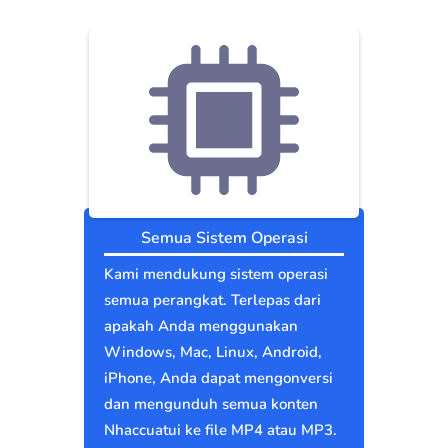
Semua Sistem Operasi
Kami mendukung sistem operasi
semua perangkat. Terlepas dari
apakah Anda menggunakan
Windows, Mac, Linux, Android,
iPhone, Anda dapat mengonversi
dan mengunduh semua konten
Nhaccuatui ke file MP4 atau MP3.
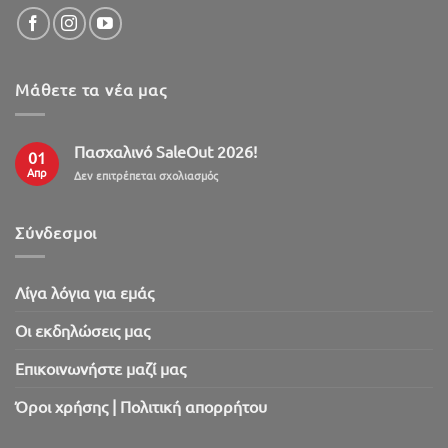
Μάθετε τα νέα μας
Πασχαλινό SaleOut 2026!
01
Απρ
στο
Δεν επιτρέπεται σχολιασμός
Πασχαλινό
SaleOut
2026!
Σύνδεσμοι
Λίγα λόγια για εμάς
Oι εκδηλώσεις μας
Επικοινωνήστε μαζί μας
Όροι χρήσης | Πολιτική απορρήτου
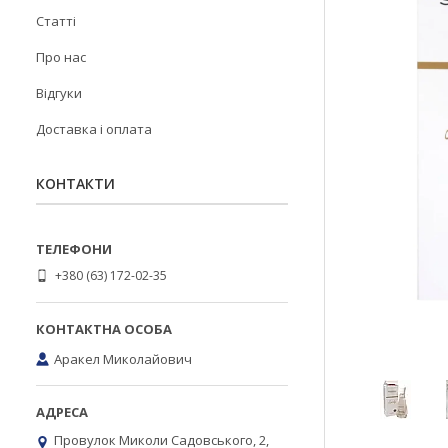
Статті
Про нас
Відгуки
Доставка і оплата
КОНТАКТИ
+380 (63) 172-02-35
Аракел Миколайович
Провулок Миколи Садовського, 2,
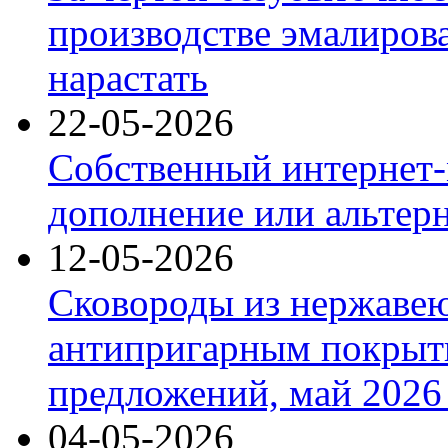
производстве эмалиров
нарастать
22-05-2026
Собственный интернет-
дополнение или альтер
12-05-2026
Сковороды из нержаве
антипригарным покрыт
предложений, май 2026 
04-05-2026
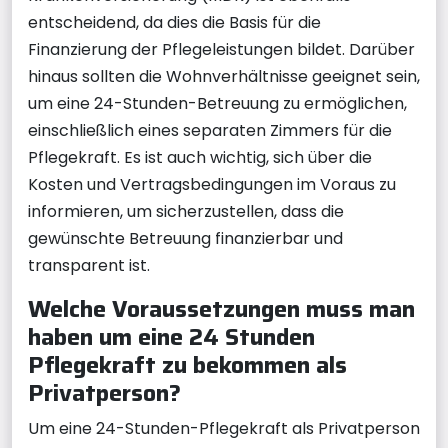
entscheidend, da dies die Basis für die
Finanzierung der Pflegeleistungen bildet. Darüber
hinaus sollten die Wohnverhältnisse geeignet sein,
um eine 24-Stunden-Betreuung zu ermöglichen,
einschließlich eines separaten Zimmers für die
Pflegekraft. Es ist auch wichtig, sich über die
Kosten und Vertragsbedingungen im Voraus zu
informieren, um sicherzustellen, dass die
gewünschte Betreuung finanzierbar und
transparent ist.
Welche Voraussetzungen muss man
haben um eine 24 Stunden
Pflegekraft zu bekommen als
Privatperson?
Um eine 24-Stunden-Pflegekraft als Privatperson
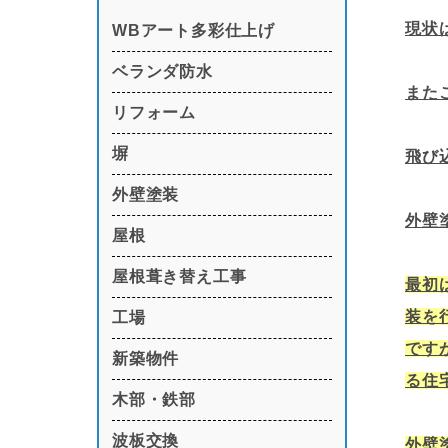
現状
WBアート多彩仕上げ
ベランダ防水
また
リフォーム
塀
飛び
外壁塗装
外壁
屋根
屋根葺き替え工事
最初
装を
工場
です
新築物件
る住
木部・鉄部
波板交換
外壁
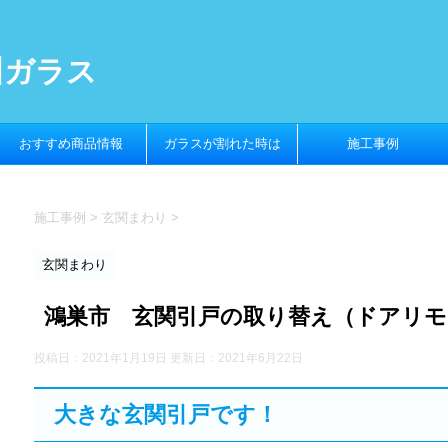
川ガラス
おすすめ商品情報
ガラスが割れた時は
施工事例
施工事例
>
玄関まわり
>
玄関まわり
鴻巣市 玄関引戸の取り替え（ドアリモ
投稿日：2021年1月19日 更新日：
2021年6月22日
大きな玄関引戸です！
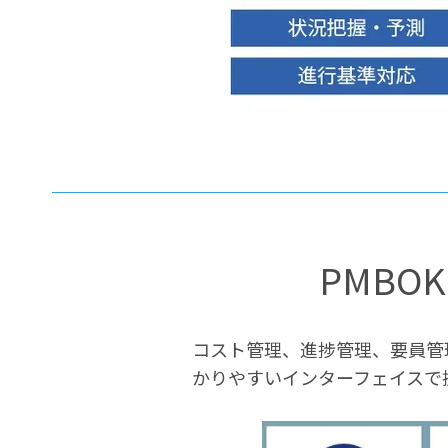
PMBO
コスト管理、進捗管理、要員管
かりやすいインターフェイスで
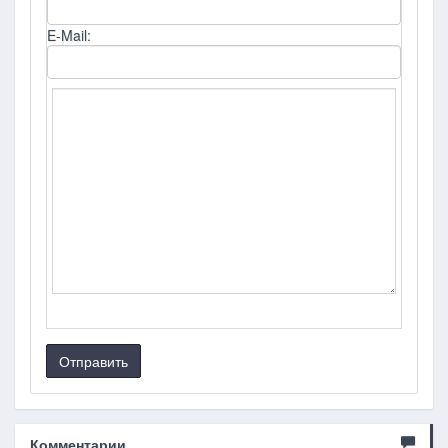
E-Mail:
Отправить
Комментарии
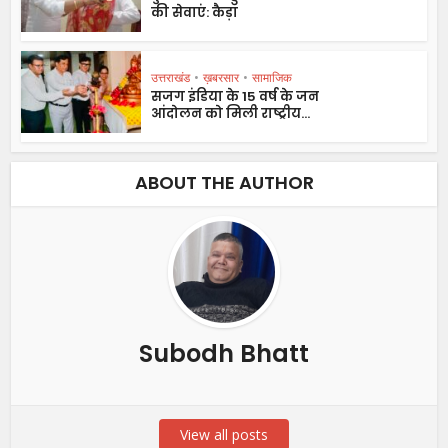
की सेवाएं: कैड़ा
उत्तराखंड
•
ख़बरसार
•
सामाजिक
सजग इंडिया के 15 वर्ष के जन
आंदोलन को मिली राष्ट्रीय...
ABOUT THE AUTHOR
Subodh Bhatt
View all posts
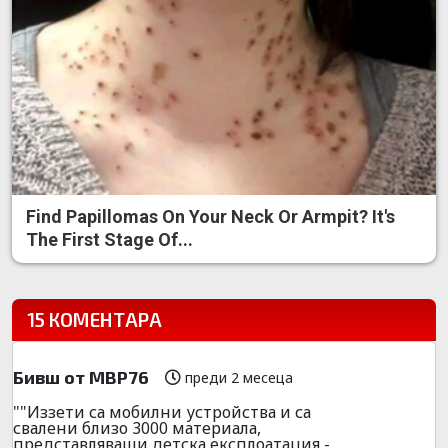
Find Papillomas On Your Neck Or Armpit? It's
The First Stage Of...
15 КОМЕНТАРА
Бивш от МВР76
преди 2 месеца
""Иззети са мобилни устройства и са
свалени близо 3000 материала,
представляващи детска експлоатация -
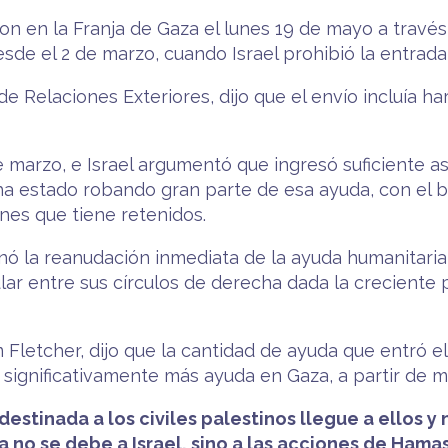
n en la Franja de Gaza el lunes 19 de mayo a través 
de el 2 de marzo, cuando Israel prohibió la entrada 
 de Relaciones Exteriores, dijo que el envío incluía h
marzo, e Israel argumentó que ingresó suficiente asi
ha estado robando gran parte de esa ayuda, con el b
nes que tiene retenidos.
ó la reanudación inmediata de la ayuda humanitaria 
r entre sus círculos de derecha dada la creciente 
 Fletcher, dijo que la cantidad de ayuda que entró e
r significativamente más ayuda en Gaza, a partir de 
destinada a los civiles palestinos llegue a ellos
no se debe a Israel, sino a las acciones de Hamas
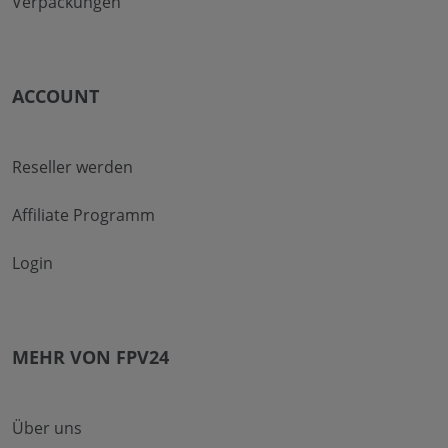
Verpackungen
ACCOUNT
Reseller werden
Affiliate Programm
Login
MEHR VON FPV24
Über uns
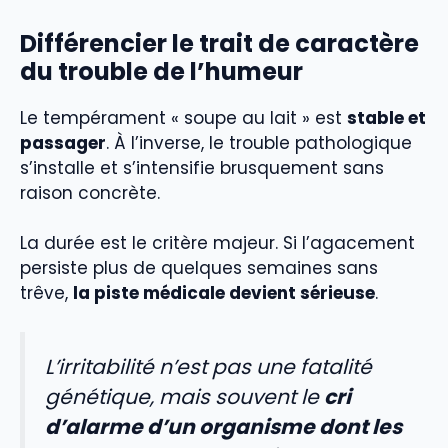
Différencier le trait de caractère
du trouble de l’humeur
Le tempérament « soupe au lait » est
stable et
passager
. À l’inverse, le trouble pathologique
s’installe et s’intensifie brusquement sans
raison concrète.
La durée est le critère majeur. Si l’agacement
persiste plus de quelques semaines sans
trêve,
la piste médicale devient sérieuse
.
L’irritabilité n’est pas une fatalité
génétique, mais souvent le
cri
d’alarme d’un organisme dont les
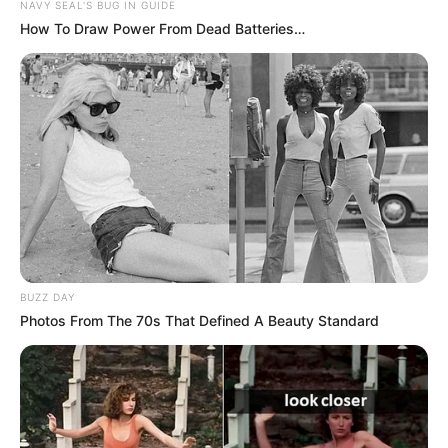
NAVY SEAL'S BUG IN GUIDE
How To Draw Power From Dead Batteries…
BUZZ DAY
Photos From The 70s That Defined A Beauty Standard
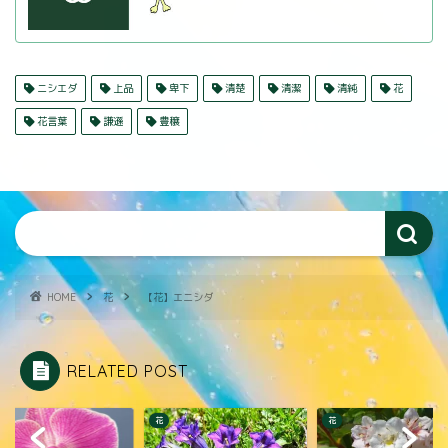
ニシエダ
上品
卑下
清楚
清潔
清純
花
花言葉
謙遜
豊穣
HOME
花
【花】エニシダ
RELATED POST
花
花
* * * * * * * * *
Task
Rewrite the lines of text in the records above as a JSON list of strings, one string per line and no blank lines. Begin at the line that contains "n en la Franja" and stop after the line that contains "ó la reanudación".

Your solution
[
  "n en la Franja de Gaza el lunes 19 de mayo a través ",
  "de el 2 de marzo, cuando Israel prohibió la entrada ",
  " de Relaciones Exteriores, dijo que el envío incluía h",
  "marzo, e Israel argumentó que ingresó suficiente asi",
  "ha estado robando gran parte de esa ayuda, con el b",
  "nes que tiene retenidos.",
  "ó la reanudación inmediata de la ayuda humanitaria "
]